ENISA’s report for railway sector provides assistance on how to assess, mitigate cyber risks

railway sector

The EU Agency for Cybersecurity, ENISA, has released a report for the railway sector that will provide European railway undertakings (RUs) and infrastructure managers (IMs) information on how to assess and manage cyber risks. In addition, the report seeks to offer railway stakeholders applicable methods and practical examples of coping with these threats. ENISA was joined by the ERA, the EU Agency for Railways to present the state of play on cybersecurity in the sector. 

The main takeaways of the ENISA railway cybersecurity report cover existing risk management approaches that vary for railway IT and OT (operational technology) systems, asset taxonomies, threats taxonomies, risk scenarios, and addresses applying appropriate cybersecurity measures. The report builds upon ENISA’s last year’s report on cybersecurity in the railway sector, which assessed the level of implementation of cybersecurity measures in the railway sector. 

The ENISA report provides good practices based on feedback from railway stakeholders and includes tools, such as assets and services list, threat scenarios, and mapping of security measures. These resources can be used as a base for cyber risk management for railway companies. The study aims at being a reference point to promote collaboration between railway stakeholders across the EU and raise awareness of relevant threats and covers cyber risk management application for both the IT and OT systems of railway organizations. 

The primary target audience of the study includes people responsible for cybersecurity such as CISOs, CIOs, and CTOs, within RUs and IM networks. It also aims to provide them with the means to understand their cybersecurity ecosystem, assess the risks to their assets or services, and manage them using appropriate cybersecurity measures.

The ENISA report supports the development of cybersecurity capabilities of the railway sector by issuing guidance and recommendation papers together with the community, organizing physical and virtual events, participating in discussions with the railway community on regulatory matters, validating activities through the dedicated expert group in transport security (TRANSSEC), and contributing to standardization activities.

The railway cybersecurity report cited various frameworks, including ISA/IEC 62443, CLC/TS 50701, and the recommendations of the Shift2Rail project X2Rail-3, or the ones from the CYRail Project, to deal with risk management of railway OT systems. Those standards or approaches are often used in a complementary way to address both IT and OT systems. While IT systems are normally evaluated with broader and more generic methods, OT systems need specific strategies and frameworks that have been designed for industrial train systems.

The ENISA report said that there is no unified approach available to railway cyber risk management yet. Stakeholders who participated in the study indicated that they use a combination of the abovementioned international and European approaches to tackle risk management, which they then complement with national frameworks and methodologies, it added.

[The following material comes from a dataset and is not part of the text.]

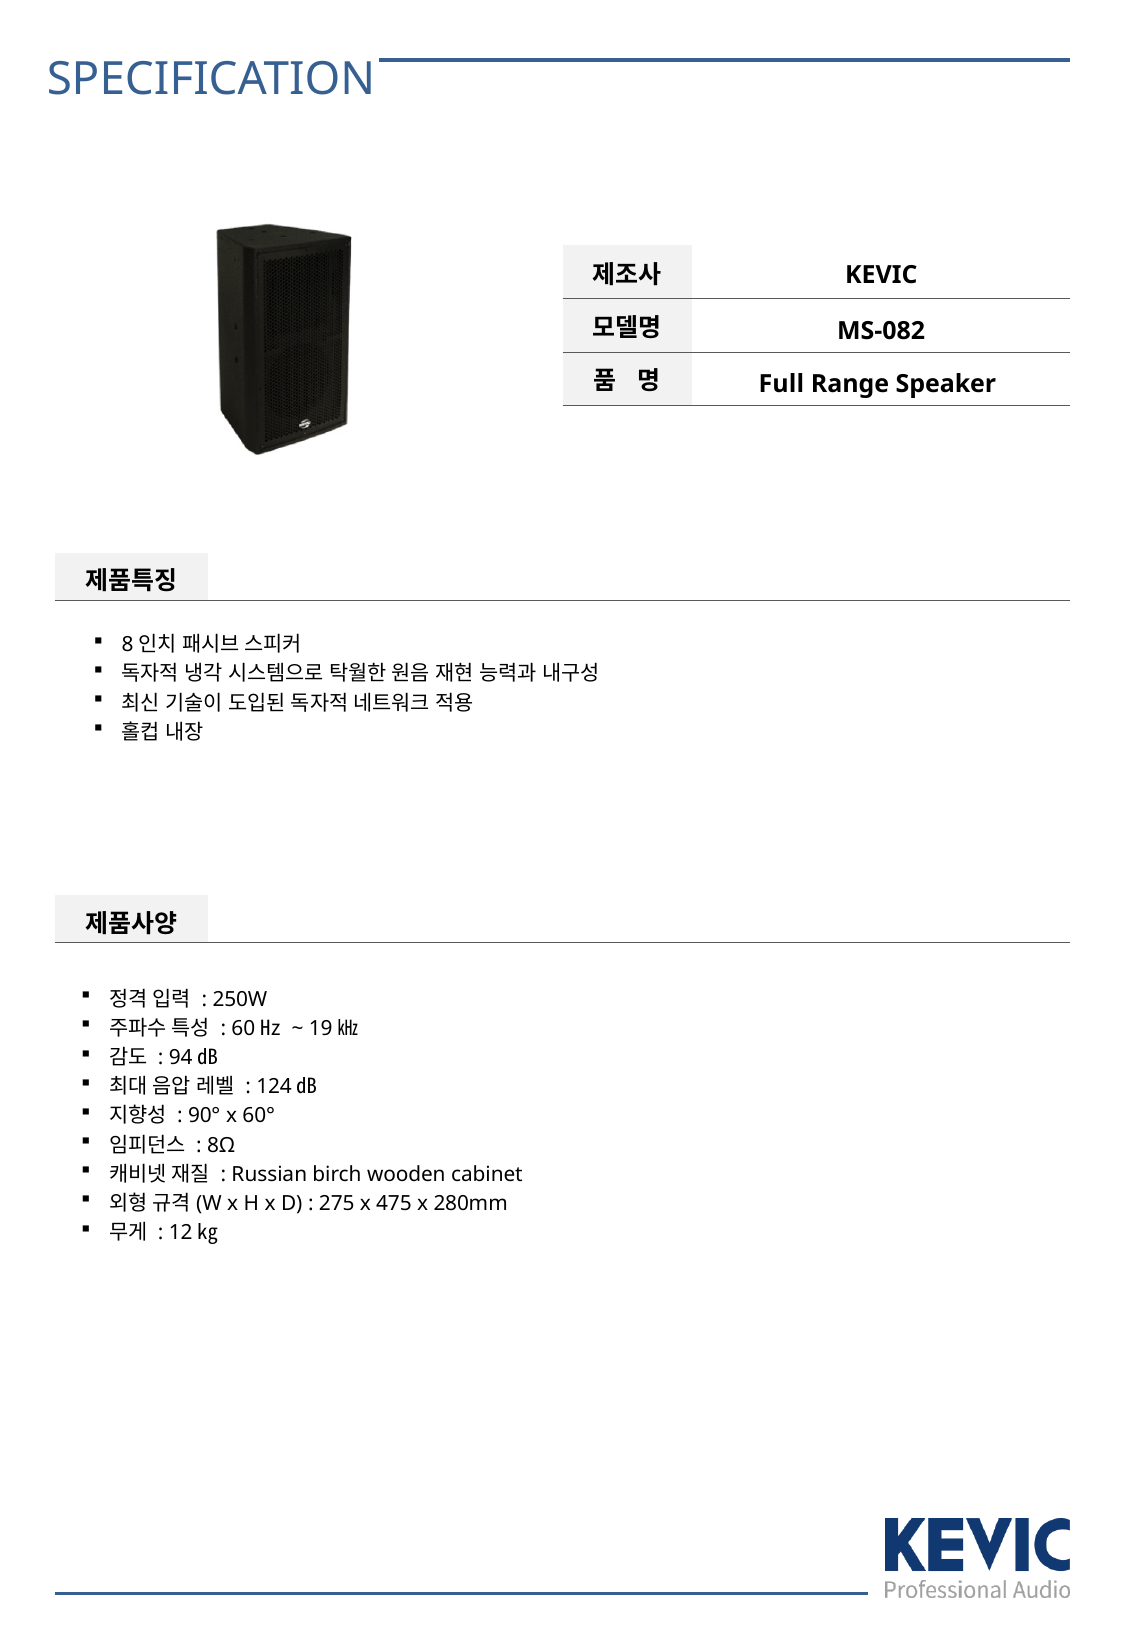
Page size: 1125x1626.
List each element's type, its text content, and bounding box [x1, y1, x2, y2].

For RUs and IMs to manage cyber risks, identifying what needs protection is essential. In the ENISA report, a comprehensive li is broken down into five areas, including the services that stakeholders provide, the devices (technological systems) that support these services, the physical equipment used to provide these services, the people that maintain or use them, and the data used. The report also called for RUs and IMs to identify which cyber threats are applicable to their assets and services. The report reviews available threat taxonomies and lists threats that can be used as the basis.

Each scenario is associated with a list of relevant security measures. The ENISA report includes cybersecurity measures derived from the NIS Directive, current standards including ISO/IEC 27002 and IEC 62443, and good practices such as NIST’s cybersecurity framework.

Last month, ENISA released its annual report on the state of the cybersecurity threat landscape, which has grown in terms of sophistication of attacks, complexity, and impact. The trend has clearly been spurred by the ubiquity of online activity, transitioning of traditional infrastructures to online solutions, advanced interconnectivity, and exploitation of new features of emerging technologies, the report said.

The U.S. Department of Homeland Security (DHS) has also flagged cybersecurity concerns, with the Transportation Security Administration (TSA) preparing to impose new cybersecurity demands on the railroad and aviation industries. This will include reporting requirements as part of a department effort to force compliance in the wake of high-profile cyber attacks on the critical infrastructure sector.

“To strengthen the cybersecurity of our railroads and rail transit, TSA will issue a new security directive this year that will cover higher-risk railroad and rail transit entities and require them to identify a cybersecurity point person; report incidents to CISA; and put together a contingency and recovery plan in case they become a victim of malicious cyber activity,” Secretary of Homeland Security Alejandro N. Mayorkas said last month in a keynote address at the 12th Annual Billington CyberSecurity Summit. “We are coordinating and consulting with industry as we develop all of these plans.”